State-sanctioned use of assassination in the so-called war on terror is supported by a large majority of Americans. A Newsweek poll in October 2001 found fifty-nine percent of Americans would support covert operations to assassinate individuals overseas who gave financial support to terrorism. More than seventy percent supported using military force against terror targets in countries in the Middle East and countries outside the Middle East like Sudan and the Philippines.

This year an AP-GfK poll found eighty-seven percent of Americans thought US forces were justified in the killing of Osama bin Laden. This is fascinating given the fact that in October and November of 2001 around fifty percent of Americans indicated in a FOX News/Opinion Dynamics poll they wanted to see bin Laden brought to trial.
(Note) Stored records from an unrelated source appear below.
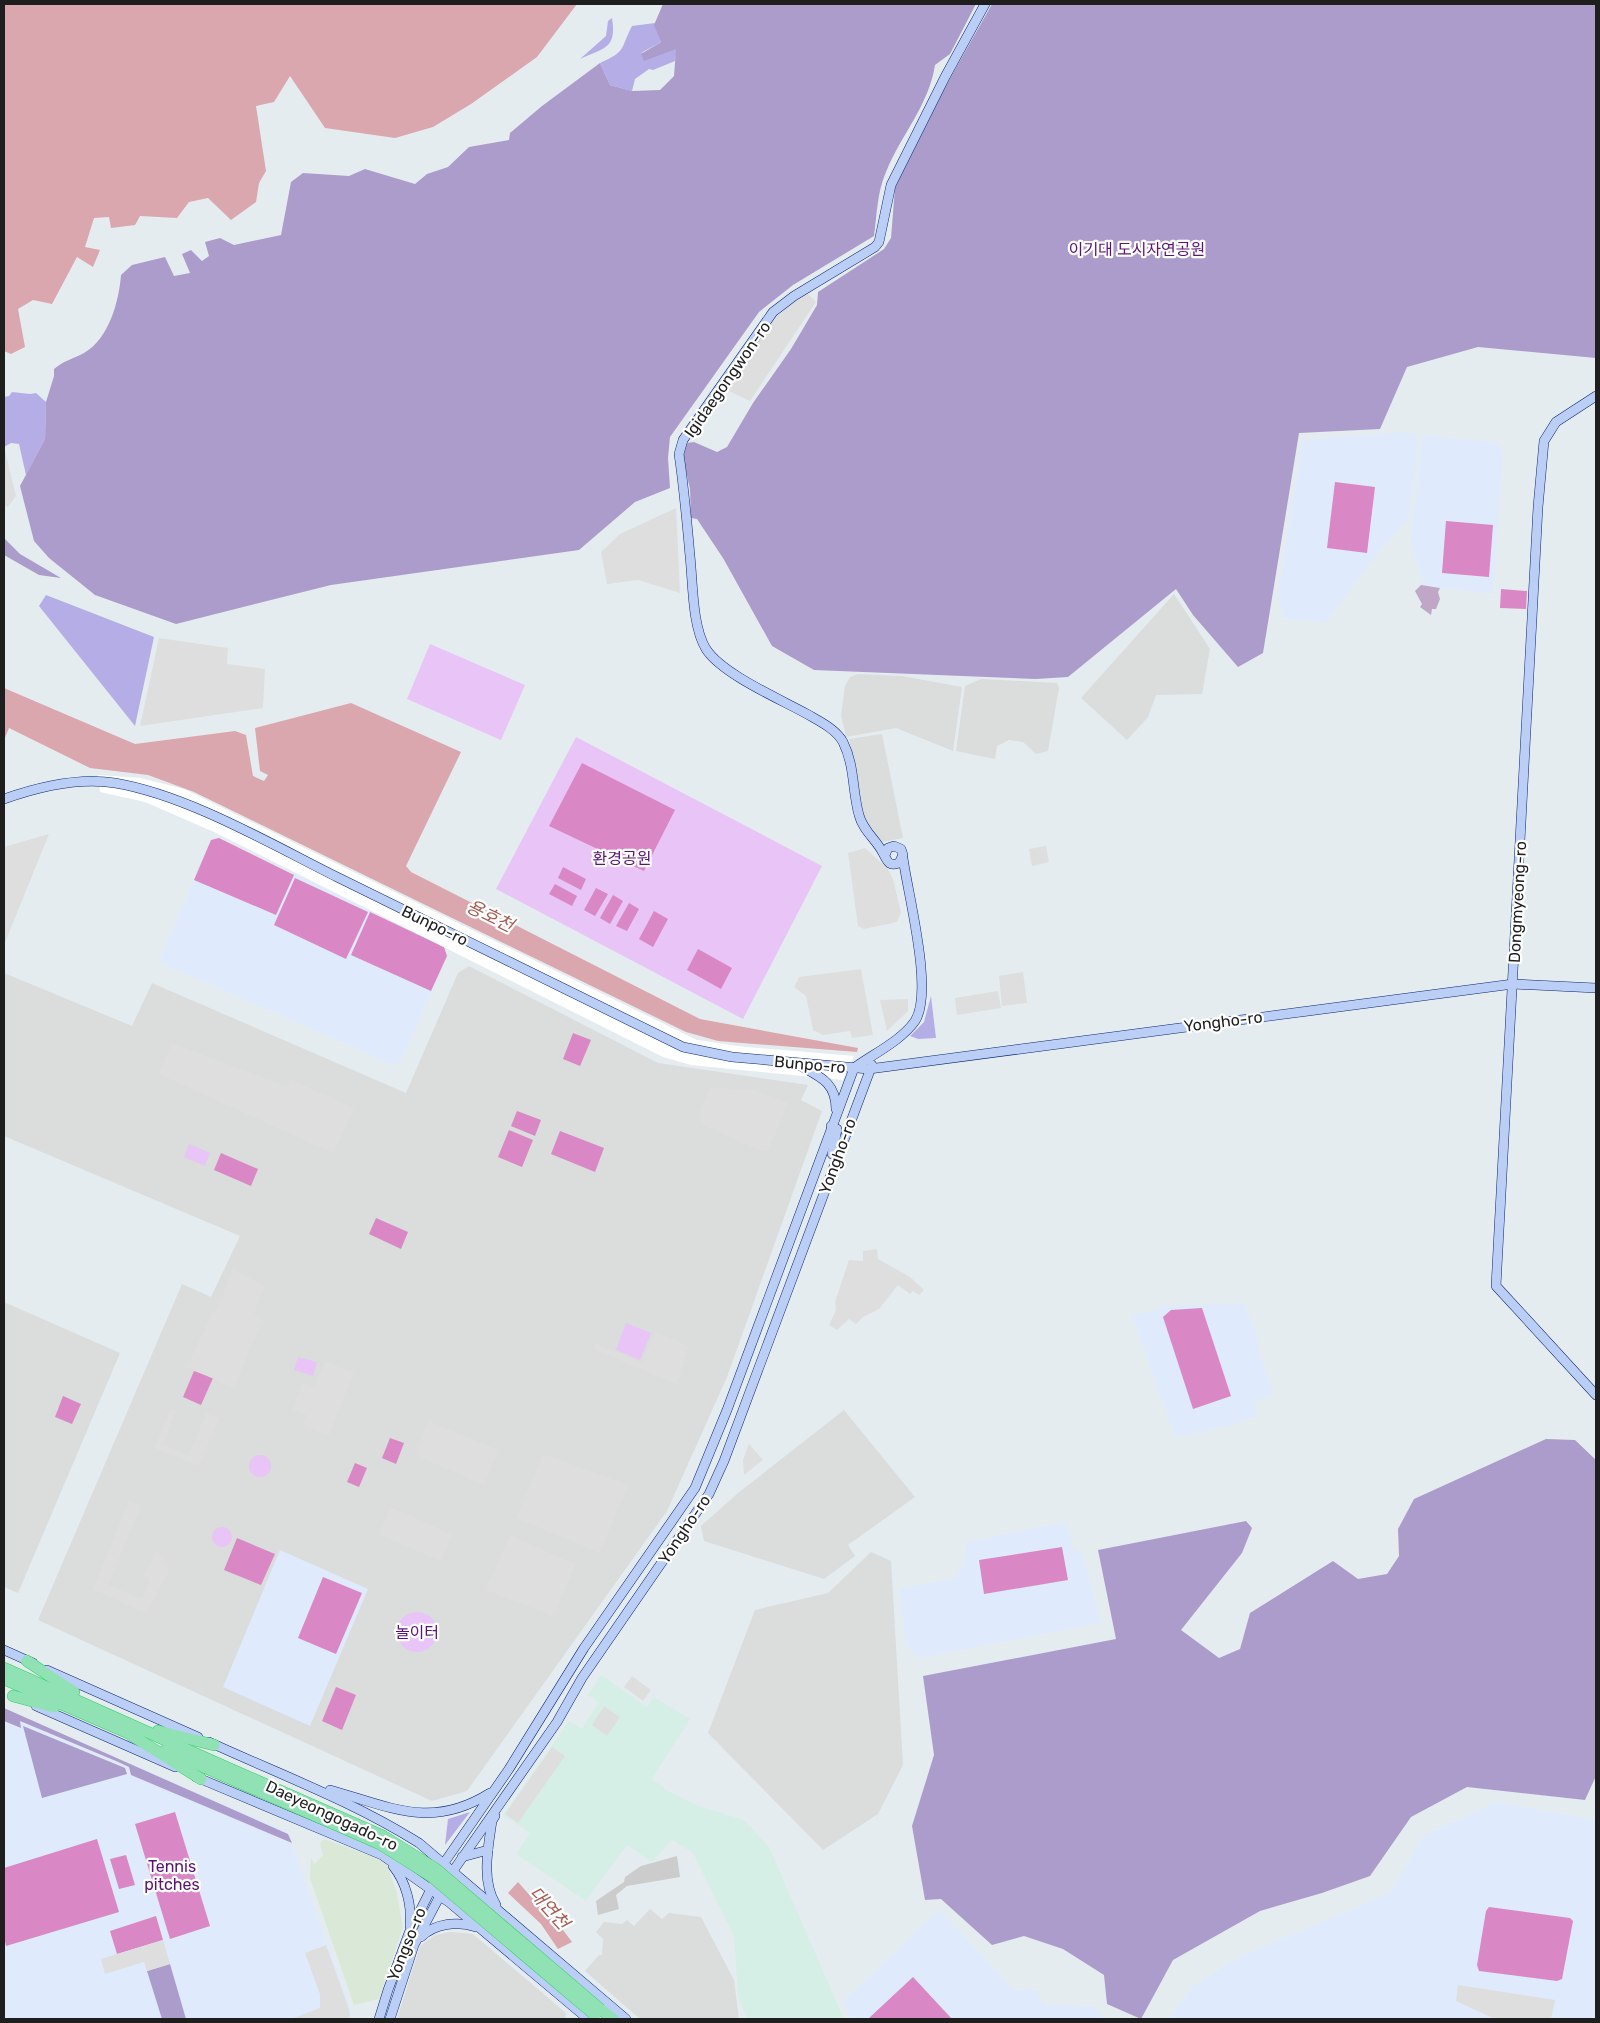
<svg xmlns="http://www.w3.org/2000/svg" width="1600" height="2023" font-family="Rubik,'Noto Sans KR',sans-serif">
<rect width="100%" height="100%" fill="#e5ecef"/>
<g fill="#dbdcdc">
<polygon points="1174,594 1210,649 1202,694 1156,695 1148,717 1127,740 1081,698"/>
<polygon points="858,674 902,676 962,687 953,751 896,728 846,737 841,715 845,686 850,677"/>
<polygon points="981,679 1057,683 1059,688 1048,751 1036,754 1023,742 1009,740 997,746 995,759 956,751 965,686"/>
<polygon points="882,734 903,838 883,842 865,824 849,739"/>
<polygon points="469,966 658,1063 808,1085 801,1100 822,1111 727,1377 667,1511 467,1791 432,1801 38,1620 182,1284 211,1297 240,1236 4,1136 4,973 132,1026 152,983 406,1093 458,973"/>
<polygon points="4,1302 120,1353 18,1593 4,1587"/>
<polygon points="844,1410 915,1497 848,1545 855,1556 824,1579 704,1541 701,1526 738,1493"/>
<polygon points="871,1552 891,1561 903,1765 878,1814 823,1850 708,1733 755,1610 828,1593"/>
<polygon points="650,1909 662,1919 669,1913 701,1917 734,1980 739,2019 640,2019 585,1971 599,1955 602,1955 603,1939 596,1932 604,1922 622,1924 627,1920 634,1926"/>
<polygon points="451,1932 473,1934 566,2013 565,2019 397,2019 420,1946 435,1935"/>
</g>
<polygon fill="#d5efe6" points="601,1675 647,1707 654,1697 690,1719 652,1779 668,1791 699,1806 744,1820 769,1847 844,2019 747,2019 738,1997 734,1936 693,1853 672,1840 652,1862 627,1845 586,1901 516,1854 530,1833 503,1815 569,1721 582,1729 599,1702 588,1695"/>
<polygon fill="#dae8d7" points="324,1839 374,1857 387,1865 396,1890 403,1927 379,1999 354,2005 310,1878 311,1858 315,1864 323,1855 320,1843"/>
<g fill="#dfeafd">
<polygon points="1392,433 1414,433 1418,443 1409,518 1378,552 1325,623 1283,618 1278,595 1303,440"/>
<polygon points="1423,435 1497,443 1503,453 1493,594 1424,585 1410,542"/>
<polygon points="219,838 444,947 447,956 401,1061 394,1065 159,962 211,840"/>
<polygon points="1245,1303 1253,1327 1255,1326 1259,1352 1273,1393 1254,1403 1258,1416 1226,1427 1175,1437 1132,1315 1152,1312 1163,1306"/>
<polygon points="1066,1522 1074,1550 1082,1552 1101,1623 919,1658 906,1645 899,1589 956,1578 965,1559 967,1542"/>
<polygon points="280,1550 368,1589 310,1726 223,1687"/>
<polygon points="4,1709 287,1831 351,2009 352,2019 4,2019"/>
<polygon points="1496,1802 1596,1820 1596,2019 1169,2019 1192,1987 1240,1957 1390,1893 1423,1836"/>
<polygon points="939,1910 1015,1991 1032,1988 1040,1994 1043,2005 1093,2006 1105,2019 851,2019 844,2001"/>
</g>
<polygon fill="#ccc" points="677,1856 680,1877 627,1886 616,1895 619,1909 598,1915 596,1901 624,1882 625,1877 641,1866"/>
<g fill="#b5ade6">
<path d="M612 18C617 49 604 48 580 59L606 36 608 21Z"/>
<path d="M655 23 661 42 641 53 677 48 675 61 653 70 649 69 635 79 632 91 610 85 600 63C627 51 620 49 632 26Z"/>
<polygon points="12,392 30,394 36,393 46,402 45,439 26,475 19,444 11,443 4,447 4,397 9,396"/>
<polygon points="46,595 154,637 135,726 39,606"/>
<polygon points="931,996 936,1038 918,1039 910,1036 924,1022"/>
<polygon points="470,1812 445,1845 448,1819"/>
</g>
<g fill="#ac9ccc">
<path d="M663 4H976L950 54 935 65C929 105 901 135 886 172 877 192 877 215 874 236L793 285 759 312 670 437 668 458 670 488 635 502 579 550 331 585 176 624 95 595 49 558 34 541 20 486 45 439 46 402 54 376V369C65 360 73 359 84 353 109 339 119 301 121 275L132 265 165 257 174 276 190 273 182 254 191 250 202 261 209 256 205 242 220 238 234 245 281 235 291 182 303 173 349 176 365 169 415 184 427 174 448 167 469 147 509 140 510 133 542 106 600 63 610 85 632 91 660 90 674 76 676 49 644 61 641 54 661 42 654 25Z"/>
<polygon points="992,4 1596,4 1596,358 1478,347 1407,367 1380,429 1299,433 1263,653 1238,667 1193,615 1176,589 1068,677 1036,679 814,670 772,646 723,558 697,519 691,518 690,489 683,458 687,443 694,442 717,452 727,447 753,403 791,349 817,305 818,292 884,249 891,238 895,188 925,123"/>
<polygon points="4,538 20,554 61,578 39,575 4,555"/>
<polygon points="1546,1439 1575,1440 1596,1460 1596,1776 1585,1800 1467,1787 1411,1817 1370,1876 1322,1893 1260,1911 1173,1960 1141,2019 1107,2004 1104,1975 1063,1949 1024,1936 992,1945 941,1899 925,1900 912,1826 934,1755 923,1676 1116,1639 1098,1550 1246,1521 1252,1528 1242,1553 1181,1630 1219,1658 1240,1649 1250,1613 1333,1561 1358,1579 1387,1574 1399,1556 1398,1529 1414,1499"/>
<polygon points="4,1708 288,1834 292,1843 131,1775 129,1767 116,1761 20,1721 21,1728 4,1721"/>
<polygon points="23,1726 125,1768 127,1774 42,1798"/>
<polygon points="170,1964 186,2019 162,2019 147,1971"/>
</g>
<polygon fill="#c0a7c7" points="1421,585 1440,588 1438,592 1440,599 1436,609 1432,609 1431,615 1420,607 1422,604 1415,591"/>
<g fill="#e8c4f7">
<polygon points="430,644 525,685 501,740 407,699"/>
<polygon points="576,737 822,866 743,1019 496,889"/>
<polygon points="189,1144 210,1153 205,1166 184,1157"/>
<polygon points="626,1323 651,1333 640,1360 616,1350"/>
<polygon points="298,1357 317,1362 313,1376 294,1370"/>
<circle cx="260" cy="1466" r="11"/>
<circle cx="222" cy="1537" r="10"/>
<circle cx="417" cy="1632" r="20"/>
</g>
<g fill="#da87c6">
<polygon points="1335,482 1375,487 1367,553 1327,548"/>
<polygon points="1446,521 1493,525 1489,577 1442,573"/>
<polygon points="1501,589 1527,591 1526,609 1500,608"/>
<polygon points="582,763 675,810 644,871 549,826"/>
<polygon points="219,838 294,875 276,915 194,880 211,840"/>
<polygon points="563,867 586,879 581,890 558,878"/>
<polygon points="295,878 368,912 346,959 274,925"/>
<polygon points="555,884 577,896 572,906 549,894"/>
<polygon points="596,888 608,894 595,916 584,910"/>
<polygon points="613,895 623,901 610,924 600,918"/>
<polygon points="629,903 639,909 627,931 616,926"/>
<polygon points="654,911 668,919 653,947 639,939"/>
<polygon points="370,912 444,947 447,956 431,991 351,955"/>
<polygon points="698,949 732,968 721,989 687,970"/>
<polygon points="573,1033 591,1040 580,1066 563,1059"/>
<polygon points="517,1111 541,1120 535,1136 511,1126"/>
<polygon points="509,1130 533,1140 522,1167 498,1157"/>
<polygon points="560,1131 604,1148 595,1172 551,1154"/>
<polygon points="221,1153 258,1169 251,1186 214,1170"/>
<polygon points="376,1218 408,1232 401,1249 369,1234"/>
<polygon points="1202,1308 1231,1396 1193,1409 1163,1317 1171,1310"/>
<polygon points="194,1371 213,1378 201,1405 183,1397"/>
<polygon points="63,1396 81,1404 72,1424 55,1417"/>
<polygon points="390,1438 404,1443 396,1464 382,1458"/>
<polygon points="355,1463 367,1468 359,1487 347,1482"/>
<polygon points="237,1538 275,1554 261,1585 224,1570"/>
<polygon points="1062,1547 1068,1580 984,1594 979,1560"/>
<polygon points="323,1577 362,1593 336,1654 298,1638"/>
<polygon points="336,1687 356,1695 342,1730 322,1721"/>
<polygon points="175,1812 210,1926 170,1939 135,1824"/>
<polygon points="97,1839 119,1912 6,1946 4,1937 4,1868"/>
<polygon points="126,1855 135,1885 119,1889 110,1859"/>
<polygon points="1489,1907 1570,1918 1573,1921 1562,1979 1557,1981 1479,1971 1477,1965 1486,1911"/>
<polygon points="156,1916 163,1940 117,1954 110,1931"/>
<polygon points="913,1977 952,2019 868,2019"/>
</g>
<g fill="#dedede">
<polygon points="806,292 816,302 750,401 725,389 743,358 775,318"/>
<polygon points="4,447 16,496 8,507 4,505"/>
<polygon points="676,508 680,593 638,580 607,584 601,552 620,534"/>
<polygon points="159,638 228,648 227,664 265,669 263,708 140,726"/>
<polygon points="49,834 4,945 4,847"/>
<polygon points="1046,846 1049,862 1032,866 1029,849"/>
<polygon points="865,848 888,869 893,879 901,912 897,922 864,929 858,926 848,853"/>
<polygon points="861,969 873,1035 852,1038 850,1031 823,1035 813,1030 806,996 794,987 799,977"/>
<polygon points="1023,972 1027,1003 1002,1006 999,976"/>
<polygon points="998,991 1001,1008 957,1015 955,998"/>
<polygon points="908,999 908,1011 887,1031 880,1000"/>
<polygon points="172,1043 287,1087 291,1079 354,1109 333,1153 159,1074"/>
<polygon points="710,1087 754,1090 788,1103 767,1153 701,1124 700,1112"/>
<polygon points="877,1249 878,1259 910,1277 924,1290 919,1295 913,1291 910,1294 898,1285 879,1309 863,1317 856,1324 849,1319 837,1330 829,1325 836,1310 835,1302 849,1260 863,1261 863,1251"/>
<polygon points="233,1269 264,1286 254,1314 262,1320 234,1388 187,1367 212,1313 216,1312"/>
<polygon points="655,1332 689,1346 677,1384 593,1349 595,1343 641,1363"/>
<polygon points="325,1362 354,1372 329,1435 303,1425 306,1415 293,1409 303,1382 314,1387"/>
<polygon points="171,1408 176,1411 163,1445 189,1456 206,1413 219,1418 199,1466 154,1448"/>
<polygon points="428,1421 498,1450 484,1485 415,1455"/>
<polygon points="749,1444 763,1460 744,1475 743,1460"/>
<polygon points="543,1454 628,1485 600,1553 516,1518"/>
<polygon points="129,1500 141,1506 108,1585 142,1599 150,1580 144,1575 155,1552 164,1556 164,1564 170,1570 146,1613 93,1589"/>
<polygon points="391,1507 453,1535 441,1561 379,1534"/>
<polygon points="510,1535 575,1564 554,1616 486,1590"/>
<polygon points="632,1676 651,1690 643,1701 624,1687"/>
<polygon points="604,1706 620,1717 607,1736 592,1725"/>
<polygon points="552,1747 565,1756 518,1823 505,1814"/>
<polygon points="163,1940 170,1964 147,1971 144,1962 105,1974 101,1959"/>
<polygon points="326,1945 349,2009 350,2017 345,2019 291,2019 320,2008 320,1994 305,1953"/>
<polygon points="1458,1985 1555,2000 1551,2019 1495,2019 1456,2001"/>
</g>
<g fill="#daa7af">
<polygon points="4,4 577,4 537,57 471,104 433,127 395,138 325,128 290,76 274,102 256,106 266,171 259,183 256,202 231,220 208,198 189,202 177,218 140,216 135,225 111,228 109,217 94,218 85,247 100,250 93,267 77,257 52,304 33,300 18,309 25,347 11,354 4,351"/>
<polygon points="4,688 135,744 235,731 246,735 253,776 264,781 268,775 260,771 255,728 351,703 461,752 406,866 411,872 700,1019 858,1048 857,1052 718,1041 686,1032 194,792 148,775 90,768 9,728 4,740"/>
<polygon points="518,1882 556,1925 560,1926 572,1942 558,1949 541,1924 508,1893"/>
</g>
<polygon fill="#fff" points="98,775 140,778 184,789 697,1040 746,1047 854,1056 843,1080 691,1065 663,1057 214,832 145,802 100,792"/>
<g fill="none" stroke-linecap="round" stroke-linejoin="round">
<defs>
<g id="secondary">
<polyline points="1596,396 1556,422 1544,441 1538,507 1496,1286 1596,1395"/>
<path d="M4 799C38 787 78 777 115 783 187 795 271 844 337 877 452 934 568 990 683 1047L732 1057 869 1069 1513 984 1596 988"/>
<path d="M885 855 888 848 894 846 901 849 903 855 899 863C888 867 887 860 883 853 876 839 863 831 859 815 852 790 855 766 843 742 836 729 819 721 807 714 780 699 722 674 706 649 692 626 693 583 690 556 687 522 684 488 679 454L683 440 773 312 794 296 875 247 879 242 891 185 945 77 985 4"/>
<path d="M797 1064C818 1076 836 1081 836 1109"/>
<polyline points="831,1126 837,1129 832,1154"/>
<polyline points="4,1650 33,1663"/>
<polyline points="47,1670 198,1737"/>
<polyline points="36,1706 175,1767"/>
<path d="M209 1742C281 1775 352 1801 419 1843L626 2019"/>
<polyline points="196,1777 382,1855 450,1903 588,2019"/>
<path d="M330 1790C391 1807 431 1830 490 1793"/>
<path d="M495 1816 492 1821C488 1848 481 1881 496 1905"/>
<polyline points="462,1857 488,1850"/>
<path d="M393 1866C406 1882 412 1905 410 1926"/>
<path d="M421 1937C435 1923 458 1921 476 1927"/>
<path d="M379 2019 388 1990 409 1933 444 1863 509 1769 584 1648 695 1488 727 1410 854 1068C873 1054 901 1041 915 1021 934 992 908 895 903 858"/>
<polyline points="390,2019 414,1945 453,1871 557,1722 582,1678 709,1494 724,1461 872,1065"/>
</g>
<g id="highway">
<polyline points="27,1661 74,1692"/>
<polyline points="4,1668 210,1760"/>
<polyline points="4,1679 128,1733 201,1779"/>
<polyline points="13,1696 54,1707"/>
<polyline points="158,1731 214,1745"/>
<polyline points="166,1750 206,1768"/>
<polyline points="600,2009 613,2019"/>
</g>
</defs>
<use href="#secondary" stroke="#0a2571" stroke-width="10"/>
<use href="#highway" stroke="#2dd25c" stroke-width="12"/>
<use href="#secondary" stroke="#bbcef6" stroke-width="9"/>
<use href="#highway" stroke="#90e2b5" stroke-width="11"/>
<defs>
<g id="highway-bridge">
<polyline points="210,1760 383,1836 436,1869 600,2009"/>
<polyline points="206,1768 380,1844 431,1876 595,2015"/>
</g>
</defs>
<use href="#highway-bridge" stroke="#2dd25c" stroke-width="12" stroke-linecap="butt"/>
<use href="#highway-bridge" stroke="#90e2b5" stroke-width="11"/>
</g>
<g text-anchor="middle" stroke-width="4.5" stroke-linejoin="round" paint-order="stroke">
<g font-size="16" fill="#5a1178" stroke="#fff">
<text x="1137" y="255">이기대 도시자연공원</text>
<text x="622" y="864">환경공원</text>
<text x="417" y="1638">놀이터</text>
<text x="172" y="1872">Tennis<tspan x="172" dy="18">pitches</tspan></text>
</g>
<g font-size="16" fill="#1e1e1e" stroke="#fff">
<text transform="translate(727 379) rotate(-55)" y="6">Igidaegongwon-ro</text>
<text transform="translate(1517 902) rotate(-87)" y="6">Dongmyeong-ro</text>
<text transform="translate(435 925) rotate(26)" y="6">Bunpo-ro</text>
<text transform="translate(1223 1021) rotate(-7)" y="6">Yongho-ro</text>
<text transform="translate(810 1064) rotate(5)" y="6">Bunpo-ro</text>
<text transform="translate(837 1156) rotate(-70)" y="6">Yongho-ro</text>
<text transform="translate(684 1529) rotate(-56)" y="6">Yongho-ro</text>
<text transform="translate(332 1815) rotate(25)" y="6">Daeyeongogado-ro</text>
<text transform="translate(406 1944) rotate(-68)" y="6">Yongso-ro</text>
</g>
<g font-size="18" font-style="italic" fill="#a95b4f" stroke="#fff">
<text transform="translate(490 916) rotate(26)" y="6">용호천</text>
<text transform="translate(549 1908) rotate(48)" y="6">대연천</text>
</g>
</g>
<rect width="1600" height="2023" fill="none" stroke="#1e1e1e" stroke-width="10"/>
</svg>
But, the poll results are not surprising given the fact that the political class and the national security establishment has spent the last decade exploiting fear, which ensures only a small number of Americans oppose the use of targeted killings.

The reality is in post-9/11 America citizens cheer when terror suspects are murdered in cold blood in the same way that Texans celebrate capital punishment committed by Rick Perry or George W. Bush.

If the operations of the CIA and JSOC were as unrefined and barbaric as death squads or paramilitary forces, which draw the universal ire of governments around the world, would citizens of this country care? The post-9/11 world has opened a whole cast of people up to the possibility of being victims of state-sponsored violence, a reality which appears to scarcely bother a majority of Americans.

In this environment, it is radical to call for the law to be upheld. It is unpopular to suggest that terror suspects actually deserve trials. It is controversial to support capturing terror suspects alive. It is offensive to demand justice for those suspected of terrorism. Moreover, it is outrageous to suggest those taken alive not be tortured and or that they have a right to due process. Beneath this contempt for the law is a passion for vengeance and panic that someone might not carry out the prosecution properly and anyone suspected of being a terrorist might not pay an appropriate price.

The targeted killing program is emblematic of just how morally compromised Americans have become in the wake of 9/11.  Activities that have normally been covert throughout US history –  torture, warrantless wiretapping and religious and racial profiling –  are now conducted out in the open for a public that delights in the spectacle of violent acts of vengeance. If this is permissible, it’s hard to believe there isn’t any crime or act of violence the US government couldn’t get away with by simply by uttering  the words “9/11.”